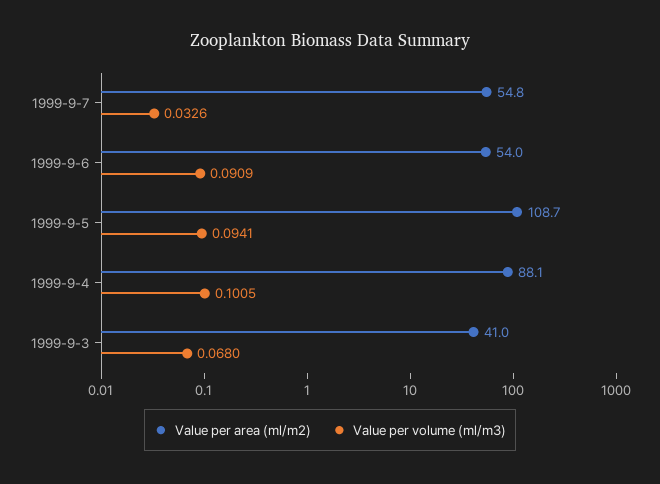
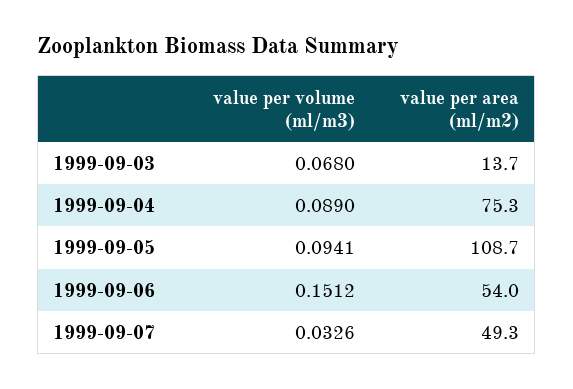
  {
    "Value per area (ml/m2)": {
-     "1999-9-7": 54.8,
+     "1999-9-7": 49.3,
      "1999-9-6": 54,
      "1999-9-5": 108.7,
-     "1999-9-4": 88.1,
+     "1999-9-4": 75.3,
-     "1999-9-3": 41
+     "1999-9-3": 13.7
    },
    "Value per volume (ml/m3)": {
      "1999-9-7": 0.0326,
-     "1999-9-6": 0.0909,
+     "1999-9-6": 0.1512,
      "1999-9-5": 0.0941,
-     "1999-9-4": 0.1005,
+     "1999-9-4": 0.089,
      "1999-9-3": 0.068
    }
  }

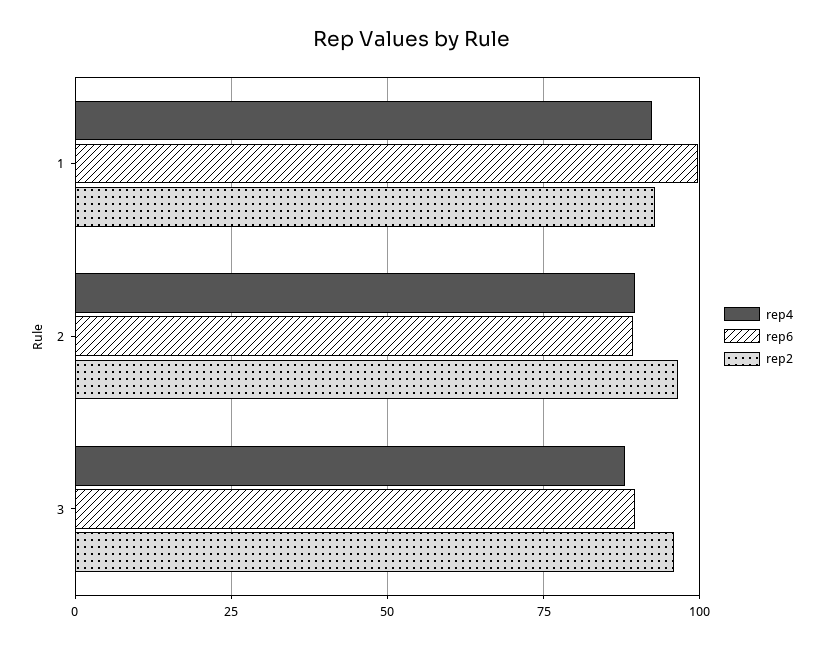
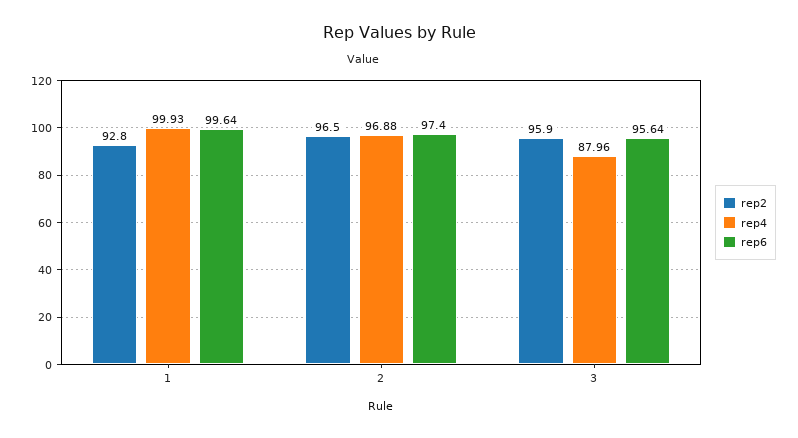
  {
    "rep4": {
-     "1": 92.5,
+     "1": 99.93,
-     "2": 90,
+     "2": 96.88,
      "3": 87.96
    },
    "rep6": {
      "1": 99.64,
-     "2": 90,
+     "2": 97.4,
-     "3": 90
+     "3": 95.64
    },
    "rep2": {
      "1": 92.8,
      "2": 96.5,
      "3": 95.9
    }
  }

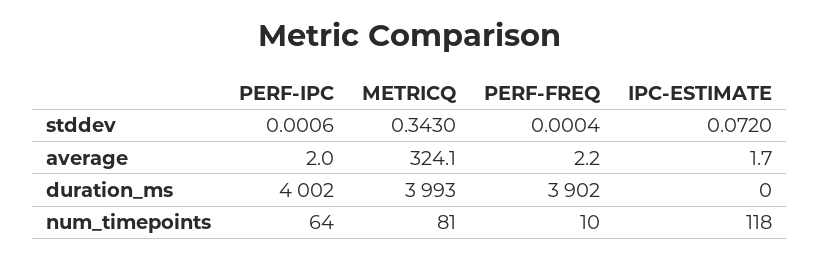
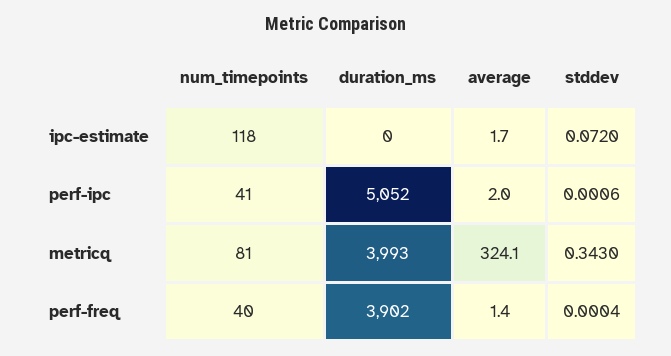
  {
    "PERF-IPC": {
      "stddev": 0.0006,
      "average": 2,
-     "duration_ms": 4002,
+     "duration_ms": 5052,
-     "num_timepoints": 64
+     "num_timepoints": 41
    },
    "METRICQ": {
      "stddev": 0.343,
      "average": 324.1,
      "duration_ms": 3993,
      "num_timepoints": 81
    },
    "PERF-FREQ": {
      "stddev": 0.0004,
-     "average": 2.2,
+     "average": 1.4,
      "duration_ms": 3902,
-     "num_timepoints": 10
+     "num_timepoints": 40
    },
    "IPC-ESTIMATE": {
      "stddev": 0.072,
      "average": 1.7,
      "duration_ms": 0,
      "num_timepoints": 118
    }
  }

______________________________

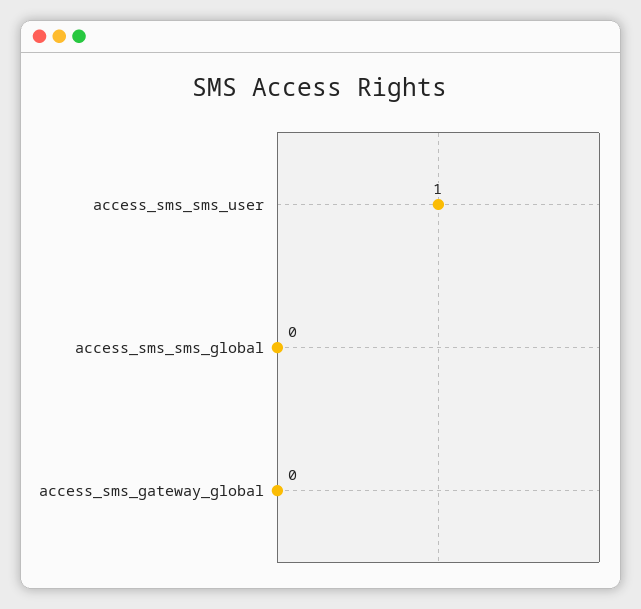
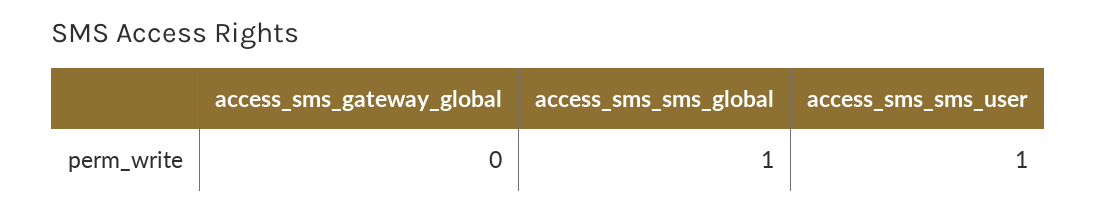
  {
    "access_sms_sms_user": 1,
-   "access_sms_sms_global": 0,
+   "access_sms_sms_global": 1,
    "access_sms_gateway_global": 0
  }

______________________________

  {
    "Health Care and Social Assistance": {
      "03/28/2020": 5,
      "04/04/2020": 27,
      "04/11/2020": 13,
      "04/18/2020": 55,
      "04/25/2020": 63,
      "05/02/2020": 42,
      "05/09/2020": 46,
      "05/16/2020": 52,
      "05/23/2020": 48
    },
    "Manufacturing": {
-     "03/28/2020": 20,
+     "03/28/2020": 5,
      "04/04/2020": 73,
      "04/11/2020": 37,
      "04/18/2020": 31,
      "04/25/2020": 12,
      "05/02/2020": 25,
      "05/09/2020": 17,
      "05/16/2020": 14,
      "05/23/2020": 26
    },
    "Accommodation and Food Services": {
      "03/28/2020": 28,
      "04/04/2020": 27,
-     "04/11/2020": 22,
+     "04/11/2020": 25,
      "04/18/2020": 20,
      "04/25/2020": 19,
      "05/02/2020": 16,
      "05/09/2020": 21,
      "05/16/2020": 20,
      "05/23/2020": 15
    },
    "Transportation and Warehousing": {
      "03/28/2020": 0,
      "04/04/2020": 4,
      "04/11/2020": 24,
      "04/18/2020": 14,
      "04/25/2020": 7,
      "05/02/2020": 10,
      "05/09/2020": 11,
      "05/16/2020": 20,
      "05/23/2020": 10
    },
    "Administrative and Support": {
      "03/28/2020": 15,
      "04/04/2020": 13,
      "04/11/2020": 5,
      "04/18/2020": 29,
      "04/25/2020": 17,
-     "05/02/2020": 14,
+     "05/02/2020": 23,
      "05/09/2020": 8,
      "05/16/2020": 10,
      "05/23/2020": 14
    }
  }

______________________________

== Work task ==
Which of the lines in the listing above include "average"? Report each of them.

== Exercise answer ==
      "average": 2,
      "average": 324.1,
-     "average": 2.2,
+     "average": 1.4,
      "average": 1.7,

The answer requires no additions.